§ **Work request**: Nothing but the pictures should go missing; return all the entries below exactly.

§ **Input**:
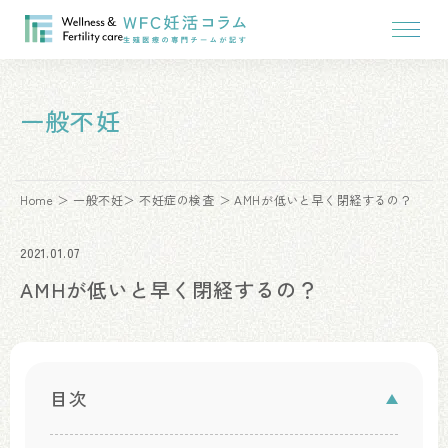
一般不妊
Home
一般不妊
不妊症の検査
AMHが低いと早く閉経するの？
2021.01.07
AMHが低いと早く閉経するの？
目次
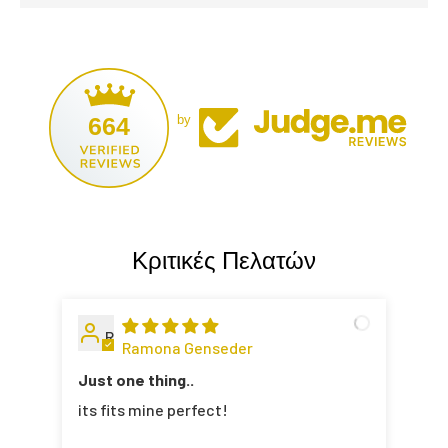
664
by
Κριτικές Πελατών
R
Ramona Genseder
Just one thing..
its fits mine perfect!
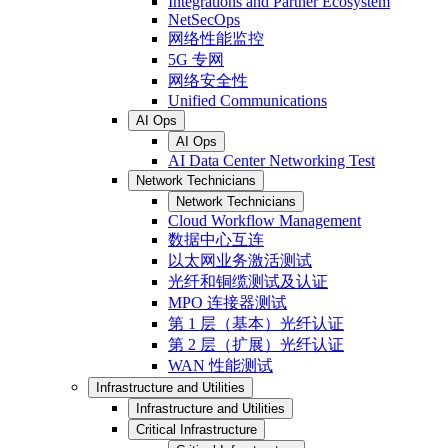
Integrations and Partner Ecosystem
NetSecOps
网络性能监控
5G 专网
网络安全性
Unified Communications
AI Ops
AI Ops
AI Data Center Networking Test
Network Technicians
Network Technicians
Cloud Workflow Management
数据中心互连
以太网业务激活测试
光纤和铜缆测试及认证
MPO 连接器测试
第 1 层（基本）光纤认证
第 2 层（扩展）光纤认证
WAN 性能测试
Infrastructure and Utilities
Infrastructure and Utilities
Critical Infrastructure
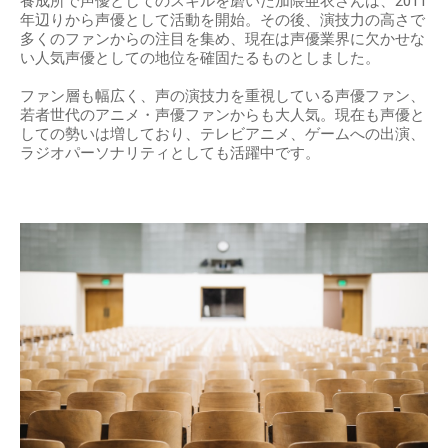
養成所で声優としてのスキルを磨いた加隈亜衣さんは、2011
年辺りから声優として活動を開始。その後、演技力の高さで
多くのファンからの注目を集め、現在は声優業界に欠かせな
い人気声優としての地位を確固たるものとしました。
ファン層も幅広く、声の演技力を重視している声優ファン、
若者世代のアニメ・声優ファンからも大人気。現在も声優と
しての勢いは増しており、テレビアニメ、ゲームへの出演、
ラジオパーソナリティとしても活躍中です。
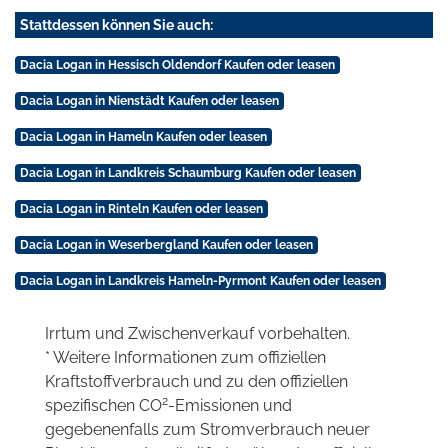
Stattdessen können Sie auch:
Dacia Logan in Hessisch Oldendorf Kaufen oder leasen
Dacia Logan in Nienstädt Kaufen oder leasen
Dacia Logan in Hameln Kaufen oder leasen
Dacia Logan in Landkreis Schaumburg Kaufen oder leasen
Dacia Logan in Rinteln Kaufen oder leasen
Dacia Logan in Weserbergland Kaufen oder leasen
Dacia Logan in Landkreis Hameln-Pyrmont Kaufen oder leasen
Irrtum und Zwischenverkauf vorbehalten.
* Weitere Informationen zum offiziellen
Kraftstoffverbrauch und zu den offiziellen
2
spezifischen CO
-Emissionen und
gegebenenfalls zum Stromverbrauch neuer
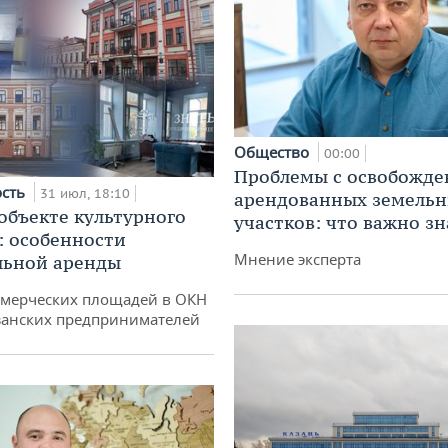
Общество
00:00
Проблемы с освобожд
ость
31 июл, 18:10
арендованных земель
 объекте культурного
участков: что важно зн
: особенности
Мнение эксперта
льной аренды
ммерческих площадей в ОКН
занских предпринимателей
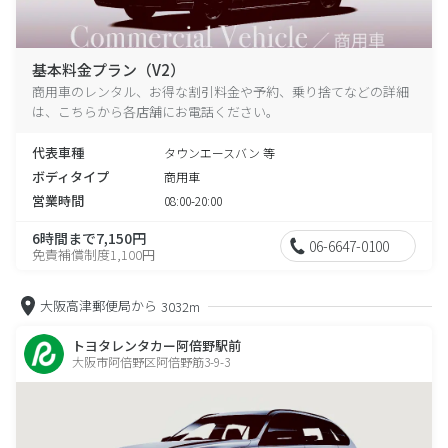
基本料金プラン（V2）
商用車のレンタル、お得な割引料金や予約、乗り捨てなどの詳細
は、こちらから各店舗にお電話ください。
代表車種
タウンエースバン 等
ボディタイプ
商用車
営業時間
08:00-20:00
6時間まで7,150円
06-6647-0100
免責補償制度1,100円
大阪高津郵便局から
3032m
トヨタレンタカー阿倍野駅前
大阪市阿倍野区阿倍野筋3-9-3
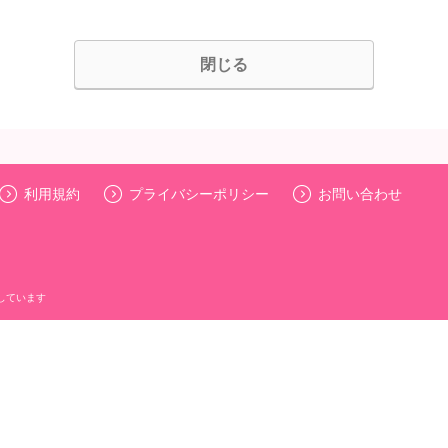
閉じる
利用規約
プライバシーポリシー
お問い合わせ
しています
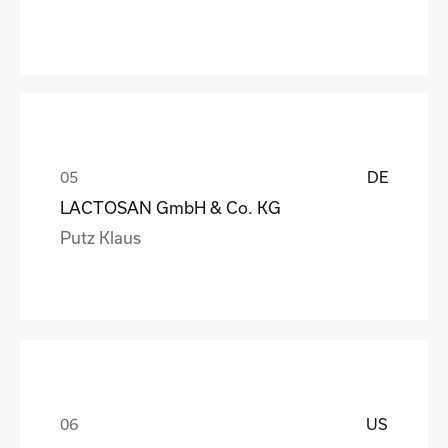
DE
LACTOSAN GmbH & Co. KG
Putz Klaus
US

§ **Answer to the problem**:
一般不妊
Home
一般不妊
不妊症の検査
AMHが低いと早く閉経するの？
2021.01.07
AMHが低いと早く閉経するの？
目次
664
by
Κριτικές Πελατών
R
Ramona Genseder
Just one thing..
its fits mine perfect!
Integrations and Partner Ecosystem
NetSecOps
网络性能监控
5G 专网
网络安全性
Unified Communications
AI Ops
AI Ops
AI Data Center Networking Test
Network Technicians
Network Technicians
Cloud Workflow Management
数据中心互连
以太网业务激活测试
光纤和铜缆测试及认证
MPO 连接器测试
第 1 层（基本）光纤认证
第 2 层（扩展）光纤认证
WAN 性能测试
Infrastructure and Utilities
Infrastructure and Utilities
Critical Infrastructure
養成所で声優としてのスキルを磨いた加隈亜衣さんは、2011
年辺りから声優として活動を開始。その後、演技力の高さで
多くのファンからの注目を集め、現在は声優業界に欠かせな
い人気声優としての地位を確固たるものとしました。
ファン層も幅広く、声の演技力を重視している声優ファン、
若者世代のアニメ・声優ファンからも大人気。現在も声優と
しての勢いは増しており、テレビアニメ、ゲームへの出演、
ラジオパーソナリティとしても活躍中です。
Stattdessen können Sie auch:
Dacia Logan in Hessisch Oldendorf Kaufen oder leasen
Dacia Logan in Nienstädt Kaufen oder leasen
Dacia Logan in Hameln Kaufen oder leasen
Dacia Logan in Landkreis Schaumburg Kaufen oder leasen
Dacia Logan in Rinteln Kaufen oder leasen
Dacia Logan in Weserbergland Kaufen oder leasen
Dacia Logan in Landkreis Hameln-Pyrmont Kaufen oder leasen
Irrtum und Zwischenverkauf vorbehalten.
* Weitere Informationen zum offiziellen
Kraftstoffverbrauch und zu den offiziellen
2
spezifischen CO
-Emissionen und
gegebenenfalls zum Stromverbrauch neuer
Общество
00:00
Проблемы с освобожд
ость
31 июл, 18:10
арендованных земель
 объекте культурного
участков: что важно зн
: особенности
Мнение эксперта
льной аренды
ммерческих площадей в ОКН
занских предпринимателей
基本料金プラン（V2）
商用車のレンタル、お得な割引料金や予約、乗り捨てなどの詳細
は、こちらから各店舗にお電話ください。
代表車種
タウンエースバン 等
ボディタイプ
商用車
営業時間
08:00-20:00
6時間まで7,150円
06-6647-0100
免責補償制度1,100円
大阪高津郵便局から
3032m
トヨタレンタカー阿倍野駅前
大阪市阿倍野区阿倍野筋3-9-3
閉じる
利用規約
プライバシーポリシー
お問い合わせ
しています
DE
LACTOSAN GmbH & Co. KG
Putz Klaus
US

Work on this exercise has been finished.